The Route to Mastery
Upskilling is vital for remaining afloat in the dynamic landscape of the knowledge economy of today.
But let’s face it – It’s not easy.
Practicing professionals have responsibilities to address during their committed 9-5 hours, and there are also personal commitments that we have to tend to. Time is a sparse commodity, and so are our energy reserves.
So, how do we make ends meet? More so, is there a systematic, meta-approach we can adopt to keep up with current trends?
In my research and teaching experience, I have found the following way to work across several cases. I call it the Tools – Craft – Art – Mastery framework.
Let’s take a simple example. Say you want to learn how to make good presentations. The first step in this direction is to see what Tools available for you to do it, and learn them well. There are several presentation packages out there with their own strengths and features. Picking a conventionally used one is a good starting point, as there will be more learning resources available for it. The key aspect here is, you have to spend sufficient time with it so as to learn its features. This is similar to a carpenter knowing their tools, and keeping them sharp and ship-shape all the time.
The next step is to have an overview and understanding of the Craft. For presentations, this means having an overview of the different styles of presentations that you would normally deliver in your field. For instance, in a recent orientation and skills training talk I gave to first year PhD students, I asked them to focus on three primary kinds of talk – the ‘Meeting with your Guide’, the ‘Conference presentation’, and the ‘Scholarship/Interview talk’. Identifying such situations and specific use-cases provide a framework will help you to learn how to apply your tools and hone your tool-use. In the process you will also learn and practice routinely used actions and procedures that will train your muscle memory.
The third step is getting an appreciation of the Art and developing your own style. A good ‘in’ is to look at existing examples and trying to replicate them, with your understanding of your tools and the craft. In the case of the presentation example, this would mean picking up a presentation you like, and try to replicate in your software package. More often than not, it is not what the presentation includes, but what it doesn’t. As you keep curating such practices, over time it will become a compendium that is idiosyncratic to your own sensibilities, helping you define your own approach to the medium, or your ‘art’, if you will.

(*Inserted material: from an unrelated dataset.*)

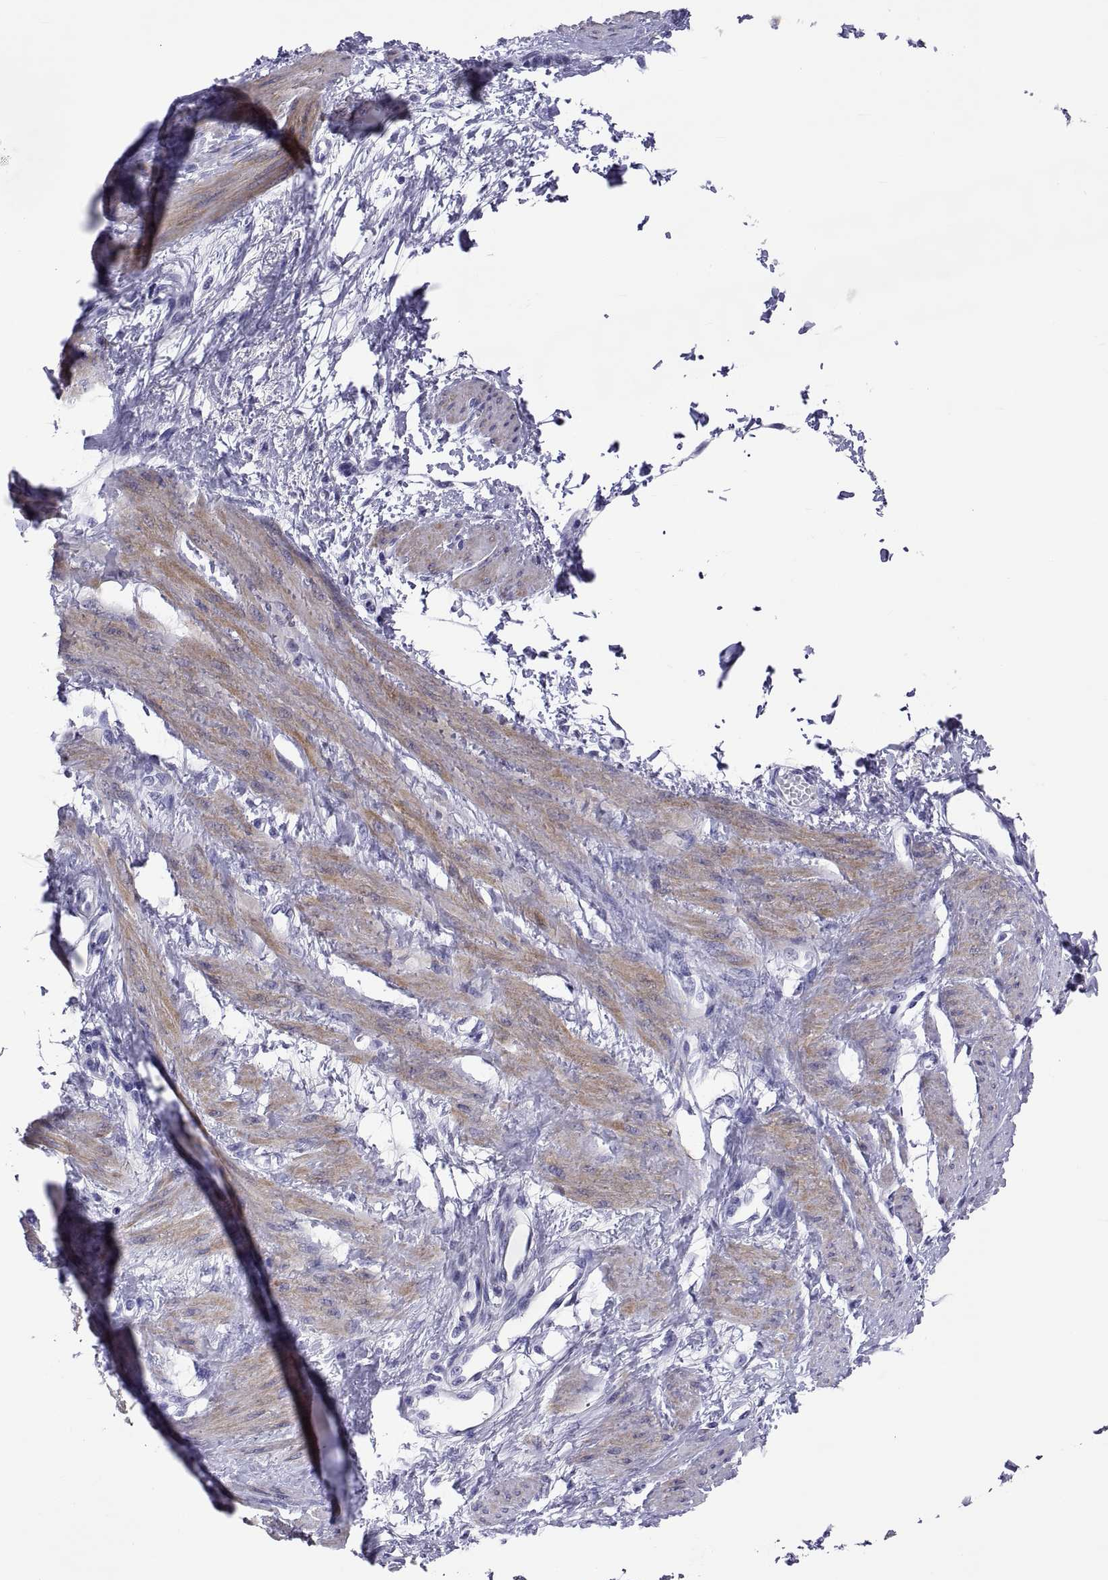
{"staining": {"intensity": "moderate", "quantity": "25%-75%", "location": "cytoplasmic/membranous"}, "tissue": "smooth muscle", "cell_type": "Smooth muscle cells", "image_type": "normal", "snomed": [{"axis": "morphology", "description": "Normal tissue, NOS"}, {"axis": "topography", "description": "Smooth muscle"}, {"axis": "topography", "description": "Uterus"}], "caption": "Immunohistochemical staining of benign smooth muscle shows moderate cytoplasmic/membranous protein positivity in approximately 25%-75% of smooth muscle cells.", "gene": "BSPH1", "patient": {"sex": "female", "age": 39}}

Most of the time, specifically when it comes to upskilling, you may be happy stopping at the previous step. However, there may be times when you have the gnawing urge of something being amiss. For instance, you may want a presentation element to move a particular way, but it doesn’t. You feel as if something is broken, and you want to fix it. That, my friends, is the call to Mastery. This point often comes when you undertake regular and mindful practice of your craft and art, and have recognized its full landscape of strengths and limitations. Mastery is often recognized as the pushing of the boundaries of a discipline – often in a revolutionary way, resulting in a redefinition of the art form and the very tools of its trade. Arriving at such a point is not a case of serendipity, but rather the result of a subconscious crystallization of your chosen practice. It is not an opportunity to be squandered, for you are not only presented with the chance to redefine the way things are done, but now you are also capable of effecting such change.

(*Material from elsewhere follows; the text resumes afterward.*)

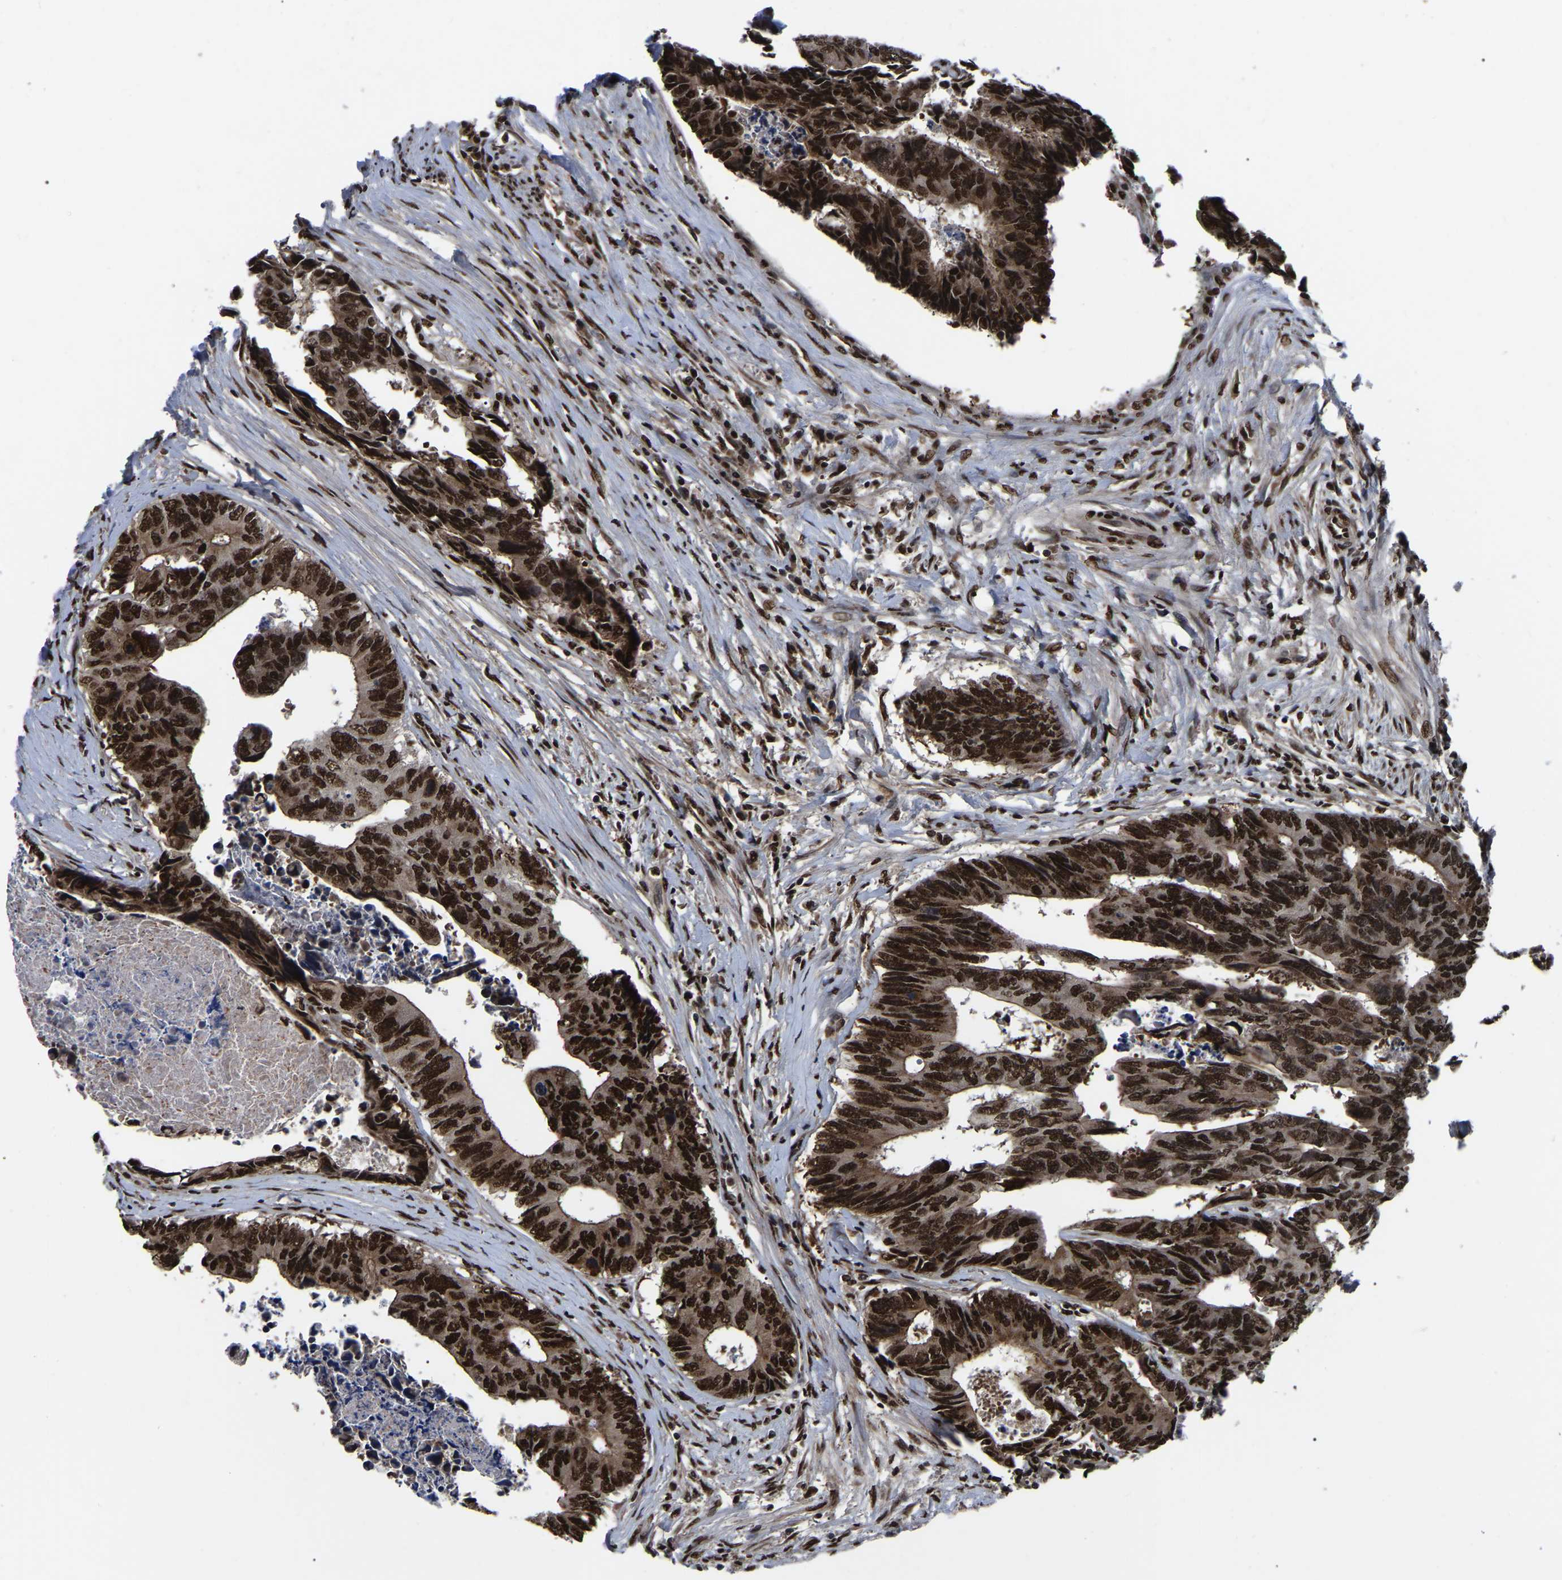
{"staining": {"intensity": "strong", "quantity": ">75%", "location": "nuclear"}, "tissue": "colorectal cancer", "cell_type": "Tumor cells", "image_type": "cancer", "snomed": [{"axis": "morphology", "description": "Adenocarcinoma, NOS"}, {"axis": "topography", "description": "Rectum"}], "caption": "Colorectal cancer (adenocarcinoma) stained with DAB (3,3'-diaminobenzidine) immunohistochemistry (IHC) exhibits high levels of strong nuclear positivity in approximately >75% of tumor cells.", "gene": "TRIM35", "patient": {"sex": "male", "age": 84}}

I have often seen this TCAM framework reflected across several domains of practice, across disciplines – be it a student who is exceptionally adept at writing code, the teacher who can hold the rapt attention of a class of hundred, extending all the way to brilliant artists like Picasso or Dali, pathbreaking scientists like Einstein or Feynman, and even pioneering musicians like Rahman or Zimmer. Clearly, all of them have an exceptional understanding of their respective practices. But beyond this, they have one other thing common – their towering mastery rests on the bedrock of their deep understanding of the tools of their practice.
So, what does this mean for us mere mortals?
Not all of us are interested in becoming masters. We consider upskilling to have a functional knowledge of a practice, enough to get a few things done and keep up with the most recent advances. For such modest aims, an identification and understanding of the tools and its application to specific use-cases of the craft should suffice. This still requires effort, given the surfeit of tools that are accessible to us, and the diversity of use-cases. But putting bounding boxes and having realistic expectations will help us to ward off the fear of missing out, safeguarding our inner peace.